Am Berg Mědník wurden 1446 Eisengruben eröffnet, und es entstand eine Bergbausiedlung. Hier befand sich bis 1992 das letzte Eisenerzbergwerk auf dem Gebiet der Tschechischen Republik. 1994 wurde noch einmal eine private Grube namens Germica eröffnet, die jedoch nach zwei Jahren wieder geschlossen wurde.
Diese frühen Zentren waren jedoch relativ isoliert. Von einer eigentlichen Besiedlung des Erzgebirges kann erst seit Beginn des 16. Jahrhunderts mit der Gründung von Joachimsthal gesprochen werden. Der damalige Silberrausch war in seiner Intensität mit den späteren Goldräuschen in den USA vergleichbar. Tausende Zuwanderer aus Böhmen und den deutschen Ländern strömten ins Gebirge. Siedlungen und Gruben entstanden sogar auf Moorböden in Höhenlagen um 1.000 Meter. So wurden etwa Gottesgab (Boží Dar) und Platten (Horní Blatná) gegründet – ursprünglich auf sächsischem Gebiet, später zu Böhmen gehörend.
Zwischen 1516 und 1550 wurden zehn Bergreviere erschlossen. In ihnen entstanden rund zwanzig Bergstädte und Bergflecken. Zum Vergleich: Zwischen 1424 und 1620 wurden im gesamten Königreich Böhmen etwa 120 Städte gegründet.
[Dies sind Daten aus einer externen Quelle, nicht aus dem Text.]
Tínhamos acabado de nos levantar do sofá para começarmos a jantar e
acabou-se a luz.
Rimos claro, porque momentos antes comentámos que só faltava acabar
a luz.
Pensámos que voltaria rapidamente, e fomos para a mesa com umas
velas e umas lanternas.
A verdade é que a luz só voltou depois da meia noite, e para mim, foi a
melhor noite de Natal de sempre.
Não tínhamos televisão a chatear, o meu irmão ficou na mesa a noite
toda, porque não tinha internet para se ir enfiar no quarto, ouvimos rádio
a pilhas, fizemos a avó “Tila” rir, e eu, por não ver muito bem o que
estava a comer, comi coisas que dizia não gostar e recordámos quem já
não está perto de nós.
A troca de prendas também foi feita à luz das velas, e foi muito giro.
In dieser Zeit entstanden Joachimsthal (1516), Kupferberg (Měděnec, 1520), Bleistadt (Oloví, 1523), Böhmisch Wiesenthal (Loučná, 1527), Sankt Katharinaberg (Hora sv. Kateřiny, 1528), Abertham (Abertamy, 1529), Weipert (Vejprty, 1532), Bärringen (Pernink, 1532), Platten (Horní Blatná, 1532) und Gottesgab (Boží Dar, 1533).
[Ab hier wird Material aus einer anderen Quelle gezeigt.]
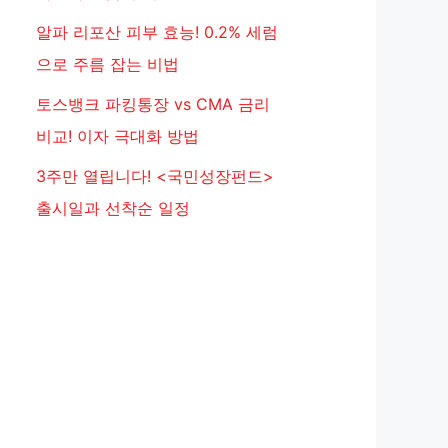
알파 리포산 피부 효능! 0.2% 세럼
으로 주름 잡는 비법
토스뱅크 파킹통장 vs CMA 금리
비교! 이자 극대화 방법
3주만 열립니다! <국민성장펀드>
출시일과 선착순 일정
In der zweiten Hälfte des 16. Jahrhunderts setzte die Zuwanderung fort, und weitere Orte entstanden: Frühbuß (Přebuz, 1553), Niklasberg (Mikulov, 1554), Sankt Sebastiansberg (Hora sv. Šebestiána, 1558), Sonnenberg (Výsluní, 1556) und Platz (Místo, 1570).
Damit wurde das Erzgebirge zu einem der am dichtesten besiedelten Mittelgebirge Europas – und nach damaligem Maßstab vermutlich der ganzen Welt.